Task objective> Would you return the entries below word for word?

Given entries>
[Start of Attachment]

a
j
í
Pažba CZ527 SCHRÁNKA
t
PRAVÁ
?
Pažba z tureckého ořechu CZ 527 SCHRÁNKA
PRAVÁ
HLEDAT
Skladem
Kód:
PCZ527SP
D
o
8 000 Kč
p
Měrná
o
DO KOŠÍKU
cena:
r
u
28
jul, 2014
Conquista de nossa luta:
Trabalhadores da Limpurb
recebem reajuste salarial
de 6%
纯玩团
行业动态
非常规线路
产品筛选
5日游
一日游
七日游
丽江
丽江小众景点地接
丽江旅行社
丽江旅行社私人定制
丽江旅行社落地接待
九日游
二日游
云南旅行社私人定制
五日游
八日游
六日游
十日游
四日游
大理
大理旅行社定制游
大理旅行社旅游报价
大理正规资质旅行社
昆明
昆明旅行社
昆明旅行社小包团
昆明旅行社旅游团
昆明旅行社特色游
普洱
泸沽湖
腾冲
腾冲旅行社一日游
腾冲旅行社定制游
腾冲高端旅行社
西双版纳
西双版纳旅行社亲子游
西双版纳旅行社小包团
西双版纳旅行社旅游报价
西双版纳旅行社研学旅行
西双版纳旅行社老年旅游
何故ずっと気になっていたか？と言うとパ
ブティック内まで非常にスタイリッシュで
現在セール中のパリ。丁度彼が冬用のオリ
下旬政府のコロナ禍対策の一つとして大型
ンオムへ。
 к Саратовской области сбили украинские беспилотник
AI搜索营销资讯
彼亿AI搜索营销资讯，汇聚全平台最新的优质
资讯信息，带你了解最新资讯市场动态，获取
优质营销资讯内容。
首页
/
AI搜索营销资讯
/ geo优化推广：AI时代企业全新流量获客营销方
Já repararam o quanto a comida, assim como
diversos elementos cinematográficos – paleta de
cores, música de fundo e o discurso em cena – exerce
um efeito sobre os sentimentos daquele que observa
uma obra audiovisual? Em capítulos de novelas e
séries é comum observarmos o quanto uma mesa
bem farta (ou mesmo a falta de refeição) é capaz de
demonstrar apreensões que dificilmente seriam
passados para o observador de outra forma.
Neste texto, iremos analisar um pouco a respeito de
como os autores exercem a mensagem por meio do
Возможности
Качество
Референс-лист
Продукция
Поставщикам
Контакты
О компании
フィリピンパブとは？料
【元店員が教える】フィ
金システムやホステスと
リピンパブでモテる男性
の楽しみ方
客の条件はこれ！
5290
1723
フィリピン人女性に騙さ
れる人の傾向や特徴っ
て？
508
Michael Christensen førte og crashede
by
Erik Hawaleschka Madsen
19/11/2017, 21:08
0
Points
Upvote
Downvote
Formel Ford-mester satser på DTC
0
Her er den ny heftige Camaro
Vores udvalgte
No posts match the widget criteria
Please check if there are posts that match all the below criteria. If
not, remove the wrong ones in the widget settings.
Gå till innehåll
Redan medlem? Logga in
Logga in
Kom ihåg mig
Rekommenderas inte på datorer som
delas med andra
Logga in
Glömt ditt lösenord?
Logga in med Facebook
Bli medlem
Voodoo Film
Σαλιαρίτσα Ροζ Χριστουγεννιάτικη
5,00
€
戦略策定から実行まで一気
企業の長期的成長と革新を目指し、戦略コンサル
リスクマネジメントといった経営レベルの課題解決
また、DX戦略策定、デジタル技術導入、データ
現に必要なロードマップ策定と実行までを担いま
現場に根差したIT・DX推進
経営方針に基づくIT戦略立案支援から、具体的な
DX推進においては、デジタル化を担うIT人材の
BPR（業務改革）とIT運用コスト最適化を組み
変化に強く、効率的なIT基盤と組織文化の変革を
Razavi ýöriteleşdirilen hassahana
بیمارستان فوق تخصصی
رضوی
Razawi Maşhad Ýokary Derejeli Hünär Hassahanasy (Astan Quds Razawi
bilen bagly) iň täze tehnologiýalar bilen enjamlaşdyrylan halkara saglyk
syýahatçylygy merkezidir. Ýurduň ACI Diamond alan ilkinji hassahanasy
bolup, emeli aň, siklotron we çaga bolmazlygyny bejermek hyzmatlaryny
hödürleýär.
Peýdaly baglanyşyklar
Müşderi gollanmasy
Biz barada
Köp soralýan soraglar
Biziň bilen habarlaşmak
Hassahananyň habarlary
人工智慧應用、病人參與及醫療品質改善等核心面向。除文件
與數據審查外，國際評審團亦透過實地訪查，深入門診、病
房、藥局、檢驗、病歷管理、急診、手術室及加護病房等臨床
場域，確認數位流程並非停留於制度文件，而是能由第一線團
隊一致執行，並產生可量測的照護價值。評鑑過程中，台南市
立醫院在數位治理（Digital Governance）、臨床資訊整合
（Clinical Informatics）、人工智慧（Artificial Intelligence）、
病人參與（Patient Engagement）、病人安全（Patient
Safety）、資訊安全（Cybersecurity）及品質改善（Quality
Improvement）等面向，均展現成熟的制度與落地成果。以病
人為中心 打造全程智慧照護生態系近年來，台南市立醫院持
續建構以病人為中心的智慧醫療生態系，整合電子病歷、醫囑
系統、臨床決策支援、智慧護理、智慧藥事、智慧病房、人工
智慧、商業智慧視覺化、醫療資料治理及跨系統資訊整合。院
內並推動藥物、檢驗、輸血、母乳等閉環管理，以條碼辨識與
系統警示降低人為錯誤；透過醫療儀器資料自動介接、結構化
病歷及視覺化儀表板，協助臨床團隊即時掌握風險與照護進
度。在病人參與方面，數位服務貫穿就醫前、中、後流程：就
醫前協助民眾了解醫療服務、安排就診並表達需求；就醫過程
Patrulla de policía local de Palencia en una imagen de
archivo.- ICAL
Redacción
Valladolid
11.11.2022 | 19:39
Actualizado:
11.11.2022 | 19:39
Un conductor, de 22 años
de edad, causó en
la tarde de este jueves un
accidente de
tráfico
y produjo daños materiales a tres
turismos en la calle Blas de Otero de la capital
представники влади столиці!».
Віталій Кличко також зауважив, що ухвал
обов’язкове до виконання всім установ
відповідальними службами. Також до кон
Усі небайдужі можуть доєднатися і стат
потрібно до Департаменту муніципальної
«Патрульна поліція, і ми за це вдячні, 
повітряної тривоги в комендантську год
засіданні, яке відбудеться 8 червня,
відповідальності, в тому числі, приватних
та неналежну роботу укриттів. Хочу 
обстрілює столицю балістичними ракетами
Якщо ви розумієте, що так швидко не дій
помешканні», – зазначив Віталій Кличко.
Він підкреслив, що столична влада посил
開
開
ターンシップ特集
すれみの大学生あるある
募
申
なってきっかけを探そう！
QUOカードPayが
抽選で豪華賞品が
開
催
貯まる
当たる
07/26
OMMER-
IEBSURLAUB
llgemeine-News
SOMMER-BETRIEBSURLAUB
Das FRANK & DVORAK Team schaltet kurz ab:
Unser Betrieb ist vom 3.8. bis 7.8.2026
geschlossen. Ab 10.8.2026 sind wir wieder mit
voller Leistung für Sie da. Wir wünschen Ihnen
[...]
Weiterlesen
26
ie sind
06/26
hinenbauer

[End of Attachment]

Solution for this problem>
a
j
í
Pažba CZ527 SCHRÁNKA
t
PRAVÁ
?
Pažba z tureckého ořechu CZ 527 SCHRÁNKA
PRAVÁ
HLEDAT
Skladem
Kód:
PCZ527SP
D
o
8 000 Kč
p
Měrná
o
DO KOŠÍKU
cena:
r
u
28
jul, 2014
Conquista de nossa luta:
Trabalhadores da Limpurb
recebem reajuste salarial
de 6%
纯玩团
行业动态
非常规线路
产品筛选
5日游
一日游
七日游
丽江
丽江小众景点地接
丽江旅行社
丽江旅行社私人定制
丽江旅行社落地接待
九日游
二日游
云南旅行社私人定制
五日游
八日游
六日游
十日游
四日游
大理
大理旅行社定制游
大理旅行社旅游报价
大理正规资质旅行社
昆明
昆明旅行社
昆明旅行社小包团
昆明旅行社旅游团
昆明旅行社特色游
普洱
泸沽湖
腾冲
腾冲旅行社一日游
腾冲旅行社定制游
腾冲高端旅行社
西双版纳
西双版纳旅行社亲子游
西双版纳旅行社小包团
西双版纳旅行社旅游报价
西双版纳旅行社研学旅行
西双版纳旅行社老年旅游
何故ずっと気になっていたか？と言うとパ
ブティック内まで非常にスタイリッシュで
現在セール中のパリ。丁度彼が冬用のオリ
下旬政府のコロナ禍対策の一つとして大型
ンオムへ。
 к Саратовской области сбили украинские беспилотник
AI搜索营销资讯
彼亿AI搜索营销资讯，汇聚全平台最新的优质
资讯信息，带你了解最新资讯市场动态，获取
优质营销资讯内容。
首页
/
AI搜索营销资讯
/ geo优化推广：AI时代企业全新流量获客营销方
Já repararam o quanto a comida, assim como
diversos elementos cinematográficos – paleta de
cores, música de fundo e o discurso em cena – exerce
um efeito sobre os sentimentos daquele que observa
uma obra audiovisual? Em capítulos de novelas e
séries é comum observarmos o quanto uma mesa
bem farta (ou mesmo a falta de refeição) é capaz de
demonstrar apreensões que dificilmente seriam
passados para o observador de outra forma.
Neste texto, iremos analisar um pouco a respeito de
como os autores exercem a mensagem por meio do
Возможности
Качество
Референс-лист
Продукция
Поставщикам
Контакты
О компании
フィリピンパブとは？料
【元店員が教える】フィ
金システムやホステスと
リピンパブでモテる男性
の楽しみ方
客の条件はこれ！
5290
1723
フィリピン人女性に騙さ
れる人の傾向や特徴っ
て？
508
Michael Christensen førte og crashede
by
Erik Hawaleschka Madsen
19/11/2017, 21:08
0
Points
Upvote
Downvote
Formel Ford-mester satser på DTC
0
Her er den ny heftige Camaro
Vores udvalgte
No posts match the widget criteria
Please check if there are posts that match all the below criteria. If
not, remove the wrong ones in the widget settings.
Gå till innehåll
Redan medlem? Logga in
Logga in
Kom ihåg mig
Rekommenderas inte på datorer som
delas med andra
Logga in
Glömt ditt lösenord?
Logga in med Facebook
Bli medlem
Voodoo Film
Σαλιαρίτσα Ροζ Χριστουγεννιάτικη
5,00
€
戦略策定から実行まで一気
企業の長期的成長と革新を目指し、戦略コンサル
リスクマネジメントといった経営レベルの課題解決
また、DX戦略策定、デジタル技術導入、データ
現に必要なロードマップ策定と実行までを担いま
現場に根差したIT・DX推進
経営方針に基づくIT戦略立案支援から、具体的な
DX推進においては、デジタル化を担うIT人材の
BPR（業務改革）とIT運用コスト最適化を組み
変化に強く、効率的なIT基盤と組織文化の変革を
Razavi ýöriteleşdirilen hassahana
بیمارستان فوق تخصصی
رضوی
Razawi Maşhad Ýokary Derejeli Hünär Hassahanasy (Astan Quds Razawi
bilen bagly) iň täze tehnologiýalar bilen enjamlaşdyrylan halkara saglyk
syýahatçylygy merkezidir. Ýurduň ACI Diamond alan ilkinji hassahanasy
bolup, emeli aň, siklotron we çaga bolmazlygyny bejermek hyzmatlaryny
hödürleýär.
Peýdaly baglanyşyklar
Müşderi gollanmasy
Biz barada
Köp soralýan soraglar
Biziň bilen habarlaşmak
Hassahananyň habarlary
人工智慧應用、病人參與及醫療品質改善等核心面向。除文件
與數據審查外，國際評審團亦透過實地訪查，深入門診、病
房、藥局、檢驗、病歷管理、急診、手術室及加護病房等臨床
場域，確認數位流程並非停留於制度文件，而是能由第一線團
隊一致執行，並產生可量測的照護價值。評鑑過程中，台南市
立醫院在數位治理（Digital Governance）、臨床資訊整合
（Clinical Informatics）、人工智慧（Artificial Intelligence）、
病人參與（Patient Engagement）、病人安全（Patient
Safety）、資訊安全（Cybersecurity）及品質改善（Quality
Improvement）等面向，均展現成熟的制度與落地成果。以病
人為中心 打造全程智慧照護生態系近年來，台南市立醫院持
續建構以病人為中心的智慧醫療生態系，整合電子病歷、醫囑
系統、臨床決策支援、智慧護理、智慧藥事、智慧病房、人工
智慧、商業智慧視覺化、醫療資料治理及跨系統資訊整合。院
內並推動藥物、檢驗、輸血、母乳等閉環管理，以條碼辨識與
系統警示降低人為錯誤；透過醫療儀器資料自動介接、結構化
病歷及視覺化儀表板，協助臨床團隊即時掌握風險與照護進
度。在病人參與方面，數位服務貫穿就醫前、中、後流程：就
醫前協助民眾了解醫療服務、安排就診並表達需求；就醫過程
Patrulla de policía local de Palencia en una imagen de
archivo.- ICAL
Redacción
Valladolid
11.11.2022 | 19:39
Actualizado:
11.11.2022 | 19:39
Un conductor, de 22 años
de edad, causó en
la tarde de este jueves un
accidente de
tráfico
y produjo daños materiales a tres
turismos en la calle Blas de Otero de la capital
представники влади столиці!».
Віталій Кличко також зауважив, що ухвал
обов’язкове до виконання всім установ
відповідальними службами. Також до кон
Усі небайдужі можуть доєднатися і стат
потрібно до Департаменту муніципальної
«Патрульна поліція, і ми за це вдячні, 
повітряної тривоги в комендантську год
засіданні, яке відбудеться 8 червня,
відповідальності, в тому числі, приватних
та неналежну роботу укриттів. Хочу 
обстрілює столицю балістичними ракетами
Якщо ви розумієте, що так швидко не дій
помешканні», – зазначив Віталій Кличко.
Він підкреслив, що столична влада посил
開
開
ターンシップ特集
すれみの大学生あるある
募
申
なってきっかけを探そう！
QUOカードPayが
抽選で豪華賞品が
開
催
貯まる
当たる
07/26
OMMER-
IEBSURLAUB
llgemeine-News
SOMMER-BETRIEBSURLAUB
Das FRANK & DVORAK Team schaltet kurz ab:
Unser Betrieb ist vom 3.8. bis 7.8.2026
geschlossen. Ab 10.8.2026 sind wir wieder mit
voller Leistung für Sie da. Wir wünschen Ihnen
[...]
Weiterlesen
26
ie sind
06/26
hinenbauer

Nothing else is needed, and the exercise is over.